=== Directions for this task ===
Report each line of the material below that contains the string "POESIE".

*** Source material ***

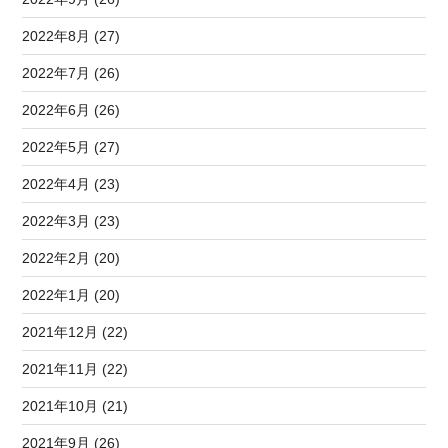
2022年8月 (27)
2022年7月 (26)
2022年6月 (26)
2022年5月 (27)
2022年4月 (23)
2022年3月 (23)
2022年2月 (20)
2022年1月 (20)
2021年12月 (22)
2021年11月 (22)
2021年10月 (21)
2021年9月 (26)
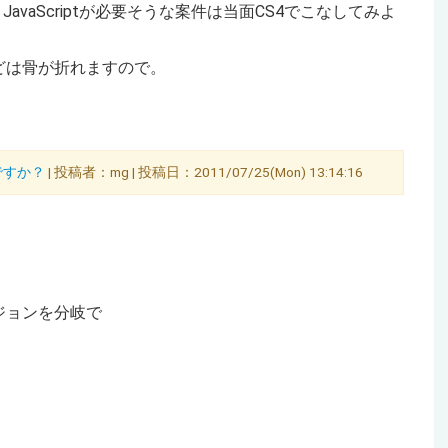
vaScriptが必要そうな案件は当面CS4でこなしてみよ
どは骨が折れますので。
要ですか？
| 投稿者：mg | 投稿日：2011/07/25(Mon) 13:14:16
ジョンを分岐で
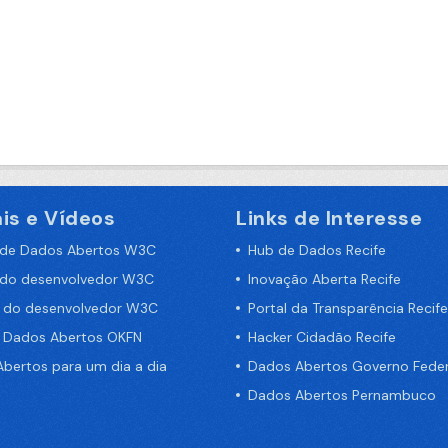
is e Vídeos
Links de Interesse
 de Dados Abertos W3C
Hub de Dados Recife
 do desenvolvedor W3C
Inovação Aberta Recife
a do desenvolvedor W3C
Portal da Transparência Recife
e Dados Abertos OKFN
Hacker Cidadão Recife
bertos para um dia a dia
Dados Abertos Governo Feder
Dados Abertos Pernambuco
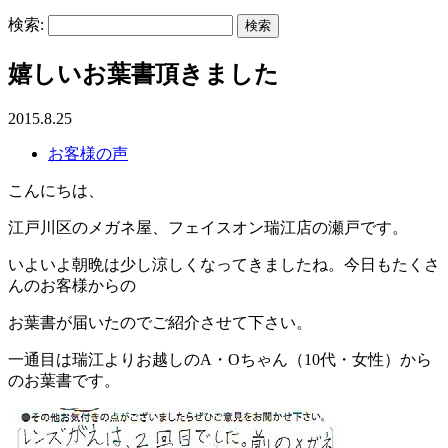
検索:
嬉しいお葉書頂きました
2015.8.25
お客様の声
こんにちは、
江戸川区のメガネ屋、フェイスオン瑞江店の瀬戸です。
いよいよ朝晩は少し涼しくなってきましたね。今日もたくさ
んのお客様からの
お葉書が届いたのでご紹介させて下さい。
一通目は瑞江よりお越しのA・Oちゃん（10代・女性）から
のお葉書です。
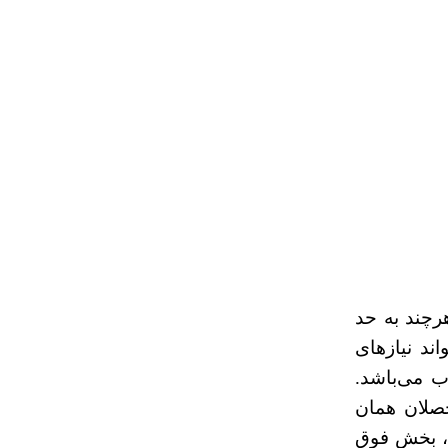
رچند به حد
ند نیازهای
 بیشتر از ۴هزار عنوان کتاب می‌باشد.
حصلان همان
ه، بخش فوق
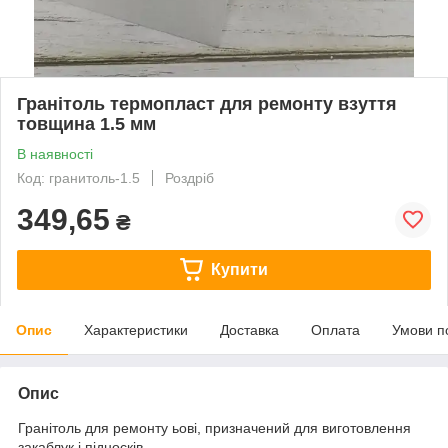
Гранітоль термопласт для ремонту взуття
товщина 1.5 мм
В наявності
Код: гранитоль-1.5
Роздріб
349,65
₴
Купити
Опис
Характеристики
Доставка
Оплата
Умови п
Опис
Гранітоль для ремонту ьові, призначений для виготовлення
закаблук і підносків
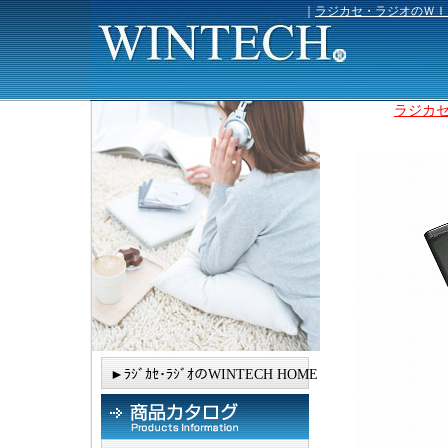
｜
ラジカセ・ラジオのＷＩ
ラジカセ
►ﾗｼﾞｶｾ･ﾗｼﾞｵのWINTECH HOME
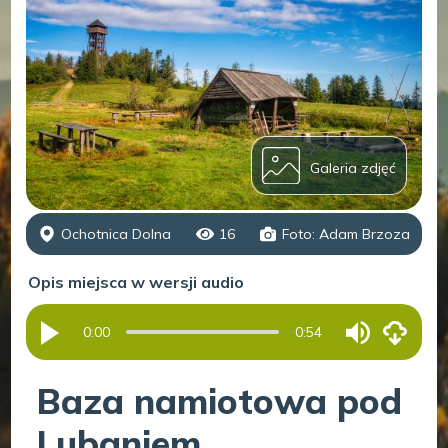
Galeria zdjęć
Ochotnica Dolna
16
Foto: Adam Brzoza
Opis miejsca w wersji audio
0:00
0:54
Baza namiotowa pod
Lubaniem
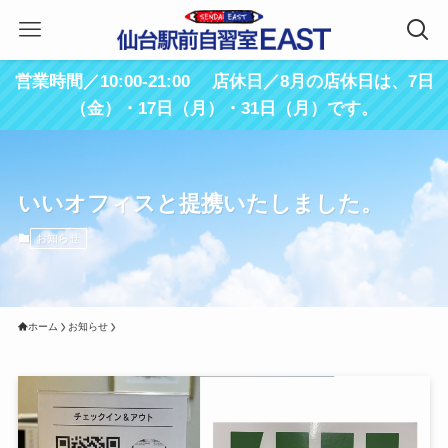
営業時間／10:00-21:00 店休日／8月の店休日は、7日
（金）・17日（月）・31日（月）です。
いいオフィスと提携いたしました。
お知らせ
ホーム
お知らせ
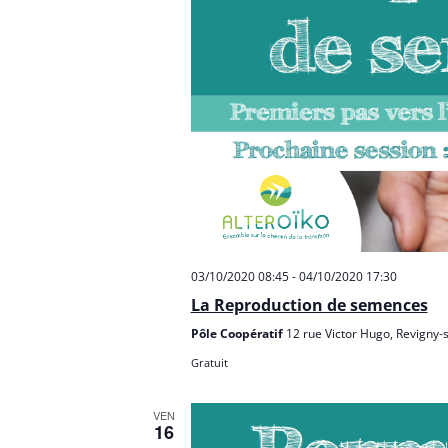
03/10/2020 08:45
-
04/10/2020 17:30
La Reproduction de semences
Pôle Coopératif
12 rue Victor Hugo, Revigny-
Gratuit
VEN
16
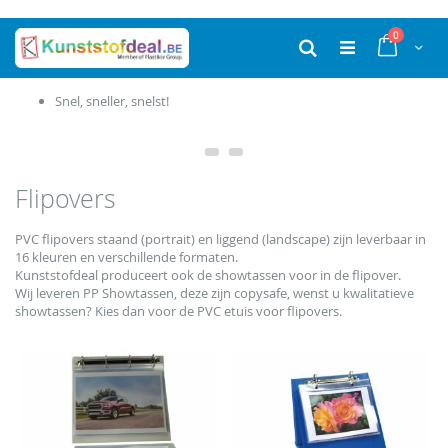
Ga
producten
0
naar
Cart
Zoek
de
inhoud
Productie in eigen huis
Flipovers
PVC flipovers staand (portrait) en liggend (landscape) zijn leverbaar in
16 kleuren en verschillende formaten.
Kunststofdeal produceert ook de showtassen voor in de flipover.
Wij leveren PP Showtassen, deze zijn copysafe, wenst u kwalitatieve
showtassen? Kies dan voor de PVC etuis voor flipovers.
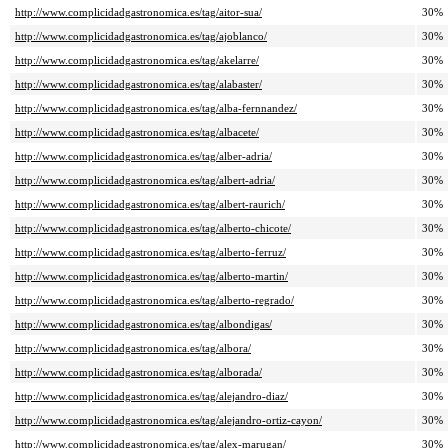
http://www.complicidadgastronomica.es/tag/aitor-sua/
30%
http://www.complicidadgastronomica.es/tag/ajoblanco/
30%
http://www.complicidadgastronomica.es/tag/akelarre/
30%
http://www.complicidadgastronomica.es/tag/alabaster/
30%
http://www.complicidadgastronomica.es/tag/alba-fernnandez/
30%
http://www.complicidadgastronomica.es/tag/albacete/
30%
http://www.complicidadgastronomica.es/tag/alber-adria/
30%
http://www.complicidadgastronomica.es/tag/albert-adria/
30%
http://www.complicidadgastronomica.es/tag/albert-raurich/
30%
http://www.complicidadgastronomica.es/tag/alberto-chicote/
30%
http://www.complicidadgastronomica.es/tag/alberto-ferruz/
30%
http://www.complicidadgastronomica.es/tag/alberto-martin/
30%
http://www.complicidadgastronomica.es/tag/alberto-regrado/
30%
http://www.complicidadgastronomica.es/tag/albondigas/
30%
http://www.complicidadgastronomica.es/tag/albora/
30%
http://www.complicidadgastronomica.es/tag/alborada/
30%
http://www.complicidadgastronomica.es/tag/alejandro-diaz/
30%
http://www.complicidadgastronomica.es/tag/alejandro-ortiz-cayon/
30%
http://www.complicidadgastronomica.es/tag/alex-marugan/
30%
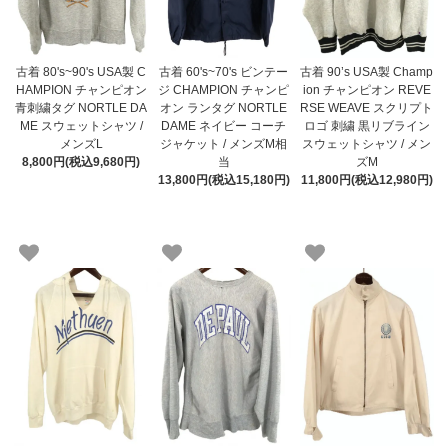
古着 80's~90's USA製 C
古着 60's~70's ビンテー
古着 90’s USA製 Champ
HAMPION チャンピオン
ジ CHAMPION チャンピ
ion チャンピオン REVE
青刺繍タグ NORTLE DA
オン ランタグ NORTLE
RSE WEAVE スクリプト
ME スウェットシャツ /
DAME ネイビー コーチ
ロゴ 刺繍 黒リブライン
メンズL
ジャケット / メンズM相
スウェットシャツ / メン
8,800円(税込9,680円)
当
ズM
13,800円(税込15,180円)
11,800円(税込12,980円)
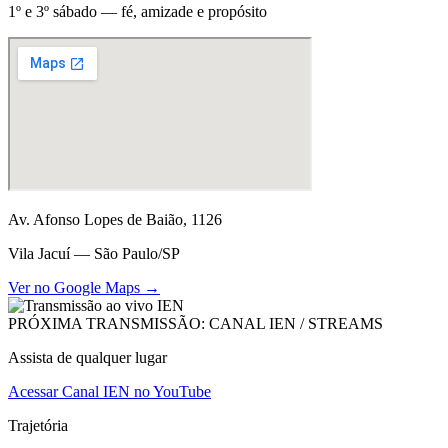
1º e 3º sábado — fé, amizade e propósito
Av. Afonso Lopes de Baião, 1126
Vila Jacuí — São Paulo/SP
Ver no Google Maps →
PRÓXIMA TRANSMISSÃO: CANAL IEN / STREAMS
Assista de qualquer lugar
Acessar Canal IEN no YouTube
Trajetória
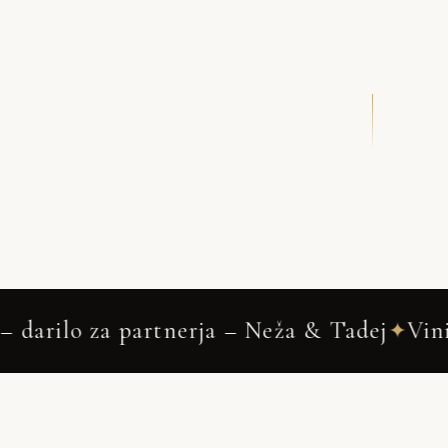
DRSNI NAVZDOL
za partnerja – Neža & Tadej
Vinica
✦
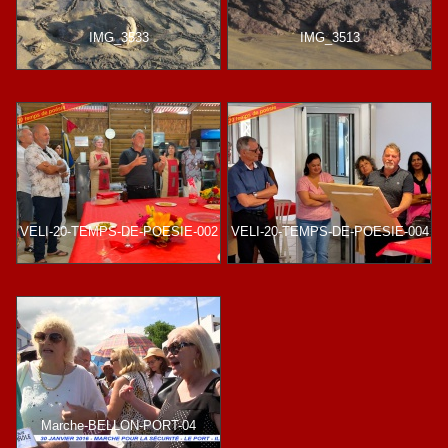
IMG_3533
IMG_3513
VELI-20-TEMPS-DE-POESIE-002
VELI-20-TEMPS-DE-POESIE-004
Marche-BELLON-PORT-04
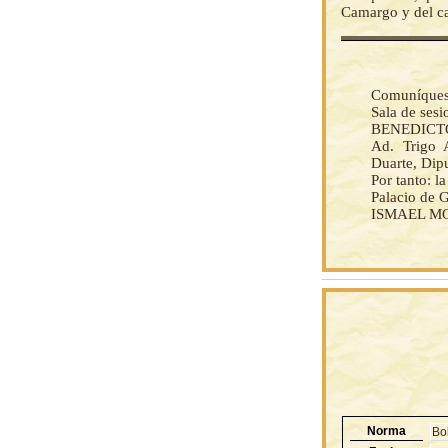
Camargo y del ca
Comuníquese 
Sala de ses
BENEDICTO
Ad. Trigo A
Duarte, Dipu
Por tanto: 
Palacio de G
ISMAEL MON
Norma
Bo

*** End of Source material ***

=== Solution for this exercise ===
VELI-20-TEMPS-DE-POESIE-002
VELI-20-TEMPS-DE-POESIE-004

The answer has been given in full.